The difference between the two is generally described as "spread" as opposed to margin. Margin is more easily understood in a simple retail environment, where it is derived from profit/revenue. At a product level - say the purchase and sale of a tin of baked beans - it is gross margin. After the wages of the shop staff and delivery boy have been taken into account, it becomes the net margin.

Banks borrow funds from many sources, the composite of which is "cost of funds". They then lend it out in a multiplicity of ways, at different "spreads" to the cost of funds.

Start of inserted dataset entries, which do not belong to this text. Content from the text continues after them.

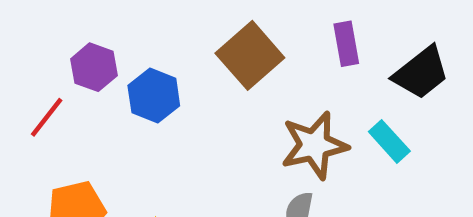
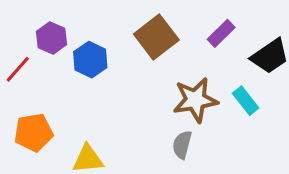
purple rectangle: (346, 44) -> (221, 33), turned 52

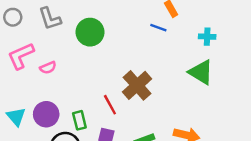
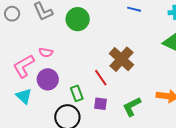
pink L-shape: (21, 56) -> (24, 66), moved
pink semicircle: (48, 68) -> (46, 52), turned 40
purple circle: (46, 114) -> (48, 79), moved

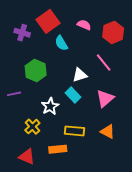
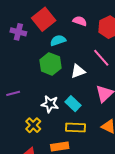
cyan semicircle: (61, 43) -> (58, 40), turned 105
green hexagon: (36, 71) -> (50, 64), moved
cyan rectangle: (73, 95) -> (73, 104), moved
white star: (50, 106) -> (50, 104), turned -30

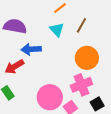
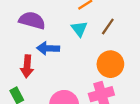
red arrow: (14, 67) -> (27, 66), turned -60

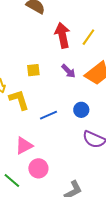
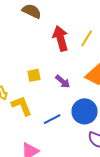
purple arrow: (68, 71) -> (63, 82), moved
blue circle: (81, 110) -> (85, 111), size x1.6

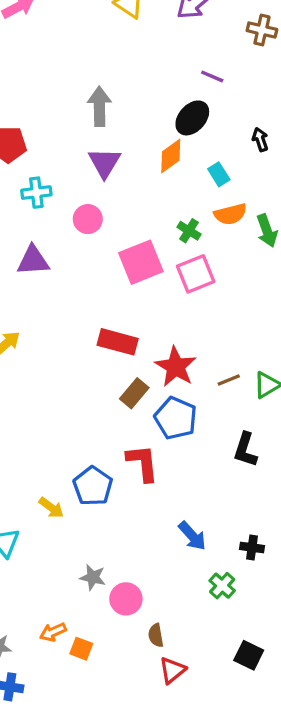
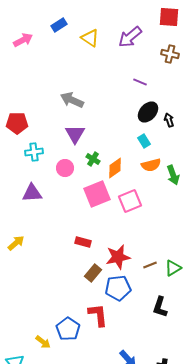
gray arrow: (99, 106) -> (72, 100), turned -65
black ellipse: (192, 118) -> (148, 112), moved
orange diamond: (171, 156) -> (115, 168), moved
green cross: (189, 231) -> (93, 159), moved
red rectangle: (118, 342) -> (83, 242), size x0.7
red star: (176, 367) -> (118, 257), turned 30
blue pentagon: (176, 418) -> (118, 288), turned -30

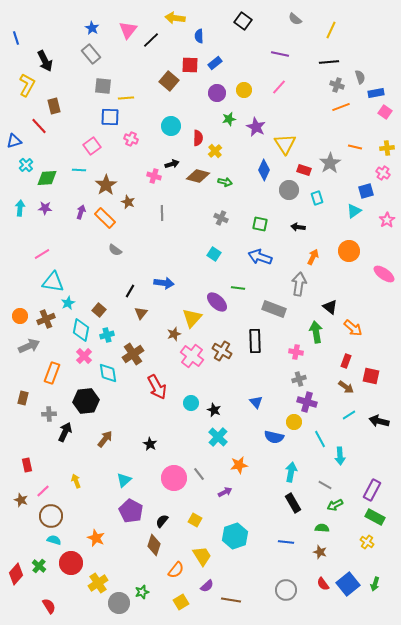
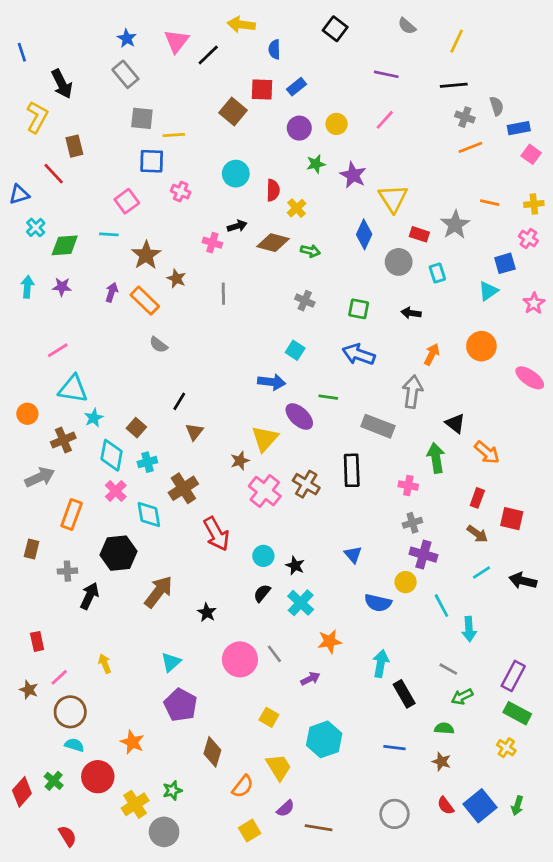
blue arrow: (164, 283) -> (272, 382), moved
orange circle: (20, 316) -> (27, 414), moved
brown arrow: (105, 439) -> (159, 592), moved, size x1.4
cyan arrow: (291, 472) -> (381, 664), moved
black semicircle: (162, 521) -> (262, 593), moved
green star: (142, 592) -> (172, 790), moved

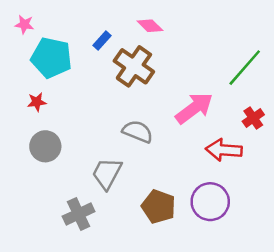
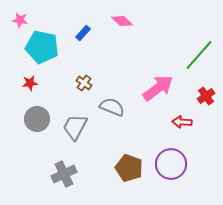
brown cross: (134, 66) -> (84, 83), moved, size x0.5
red arrow: (224, 150) -> (182, 122), size x0.7
gray trapezoid: (107, 173) -> (75, 127), moved

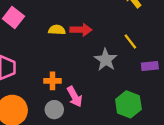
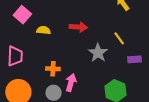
yellow semicircle: (57, 30) -> (43, 30), moved
pink arrow: (75, 97) -> (71, 83), turned -138

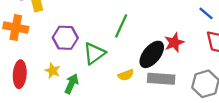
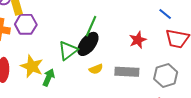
purple hexagon: (65, 38) -> (26, 24), moved
black ellipse: (152, 54) -> (88, 44), moved
yellow star: (53, 71) -> (32, 66), size x1.6

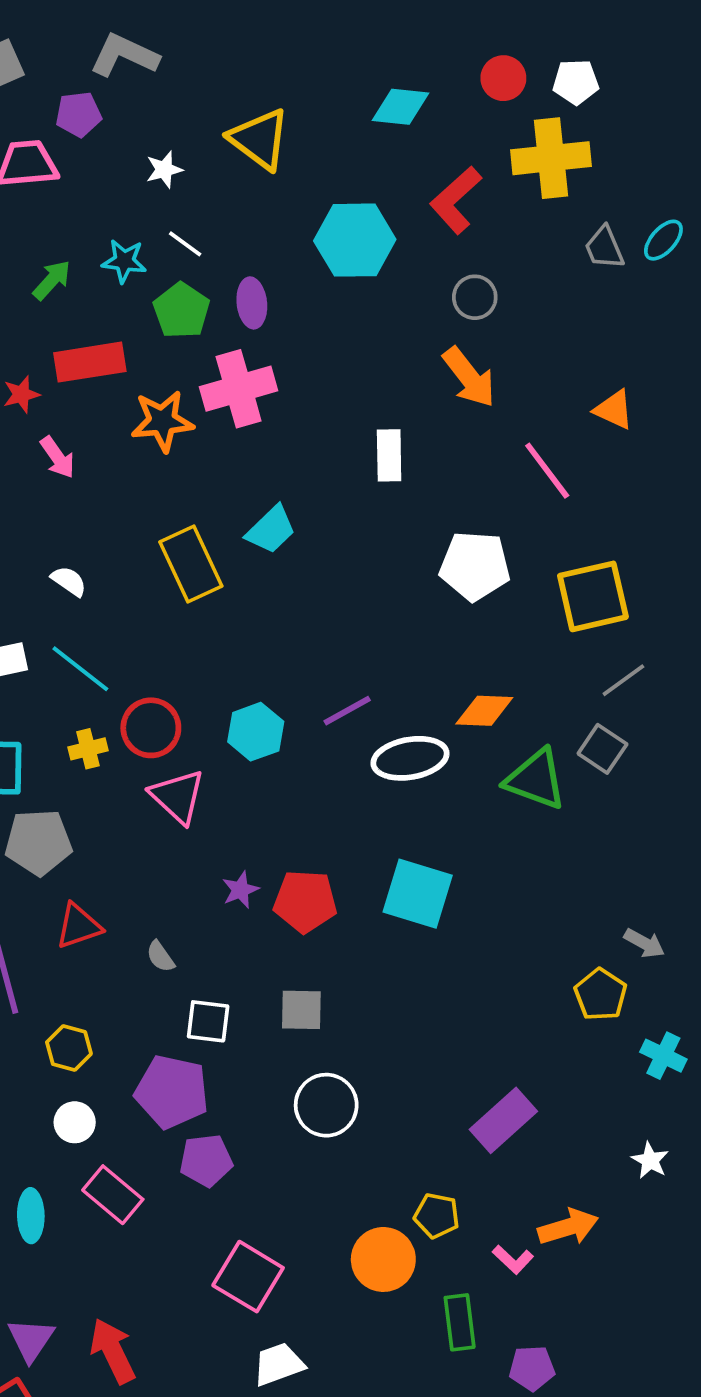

In no way does the process equate to the buying and selling of baked beans, hence the confusion of equating interest spread with operating margins.

>>What of their assetts, bricks mortar land, their assets have grown by over 700% in the past 10 years.<<

This is probably the hardest concept to grasp, apparently. Yabby explained it, but it's probably worth revisiting.

When the bank lends you money, it records it as an asset, carrying a term and an interest rate. In order to lend you the money in the first place, it has to borrow it from somewhere. That is recorded in the books as a liability, also carrying a term and an interest rate. So the growth in assets of "over 700% in the past 10 years" will be matched by a similar growth in liabilities.

It cannot work any other way. That's why we have double-entry bookkeeping.

And the continuing ignorance of the fractional reserve system is, frankly, frightening.

>>...it means that if you deposit $100 then the Bank can loan say $1000 to somebody else<<

But they must borrow the money in order to do so. It is not "created out of thin air".